- **Problem details**:
From the forum exchange about machine-generated hypotheses, reproduce word for word the passage that begins with the words containing "I think his" and ends with "favorable to it.)".

I don’t follow. You can write a program to generate random hypotheses, and you can write a program to figure out the implications of those hypotheses and whether they fit in with current experimental data, and if they do, to come up with tests of those ideas for future experiments. Now, just generating hypotheses completely randomly may not be a very efficient way, but it would work. That’s very different from saying “It’s impossible”. It’s just a question of figuring out how to make it efficient. So what’s the problem here?
I think his claim is basically “we don’t know yet how to teach a machine how to identify reasonable hypotheses in a short amount of time,” where the “short amount of time” is implicit. The proposal “let’s just test every possible program, and see which ones explain Dark Matter” is not a workable approach, even if it seems to describe the class that contains actual workable approaches. (Imagine actually going to a conference and proposing a go-bot that considers every possible sequence of moves possible from the current board position, and then picks the tree most favorable to it.)

- **Available data**:
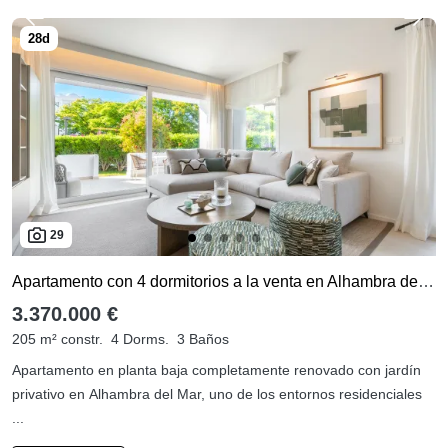
29
Apartamento con 4 dormitorios a la venta en Alhambra del Mar
3.370.000 €
205 m² constr.
4 Dorms.
3 Baños
Apartamento en planta baja completamente renovado con jardín
privativo en Alhambra del Mar, uno de los entornos residenciales
...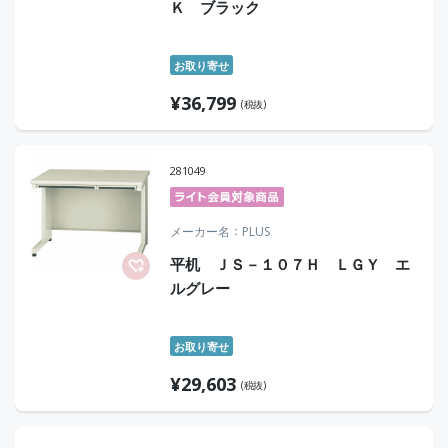
Ｋ ブラック
お取り寄せ
¥
36,799
(税抜)
281049
メーカー名
PLUS
平机 ＪＳ－１０７Ｈ ＬＧＹ エ
ルグレー
お取り寄せ
¥
29,603
(税抜)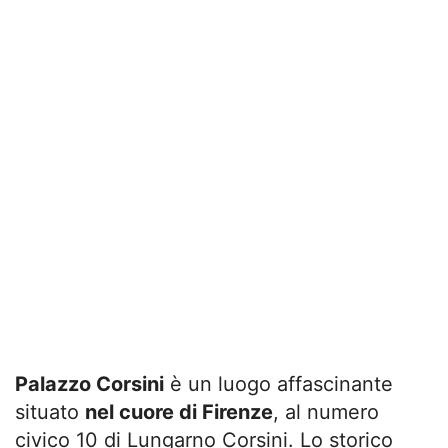
Palazzo Corsini
è un luogo affascinante
situato
nel cuore di Firenze
, al numero
civico 10 di Lungarno Corsini. Lo storico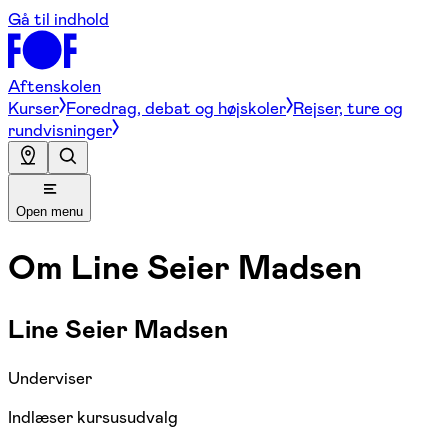
Gå til indhold
Aftenskolen
Kurser
Foredrag, debat og højskoler
Rejser, ture og
rundvisninger
Open menu
Om
Line Seier Madsen
Line Seier Madsen
Underviser
Indlæser kursusudvalg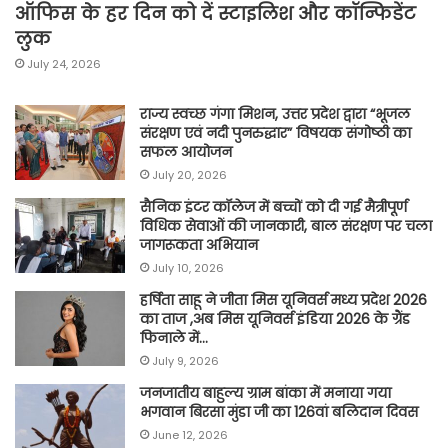
ऑफिस के हर दिन को दें स्टाइलिश और कॉन्फिडेंट
लुक
July 24, 2026
राज्य स्वच्छ गंगा मिशन, उत्तर प्रदेश द्वारा “भूजल
संरक्षण एवं नदी पुनरुद्धार” विषयक संगोष्ठी का
सफल आयोजन
July 20, 2026
सैनिक इंटर कॉलेज में बच्चों को दी गई मैत्रीपूर्ण
विधिक सेवाओं की जानकारी, बाल संरक्षण पर चला
जागरूकता अभियान
July 10, 2026
हर्षिता साहू ने जीता मिस यूनिवर्स मध्य प्रदेश 2026
का ताज ,अब मिस यूनिवर्स इंडिया 2026 के ग्रैंड
फिनाले में…
July 9, 2026
जनजातीय बाहुल्य ग्राम बांका में मनाया गया
भगवान बिरसा मुंडा जी का 126वां बलिदान दिवस
June 12, 2026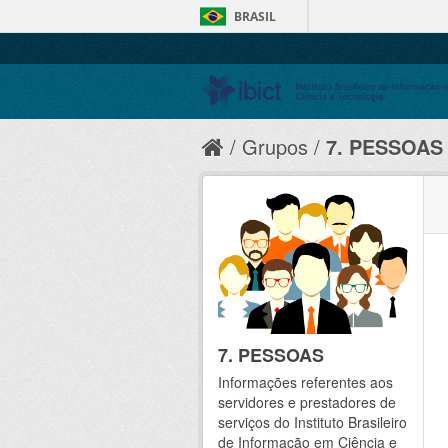
BRASIL
Grupos
7. PESSOAS
7. PESSOAS
Informações referentes aos
servidores e prestadores de
serviços do Instituto Brasileiro
de Informação em Ciência e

- **Task result**:
I think his claim is basically “we don’t know yet how to teach a machine how to identify reasonable hypotheses in a short amount of time,” where the “short amount of time” is implicit. The proposal “let’s just test every possible program, and see which ones explain Dark Matter” is not a workable approach, even if it seems to describe the class that contains actual workable approaches. (Imagine actually going to a conference and proposing a go-bot that considers every possible sequence of moves possible from the current board position, and then picks the tree most favorable to it.)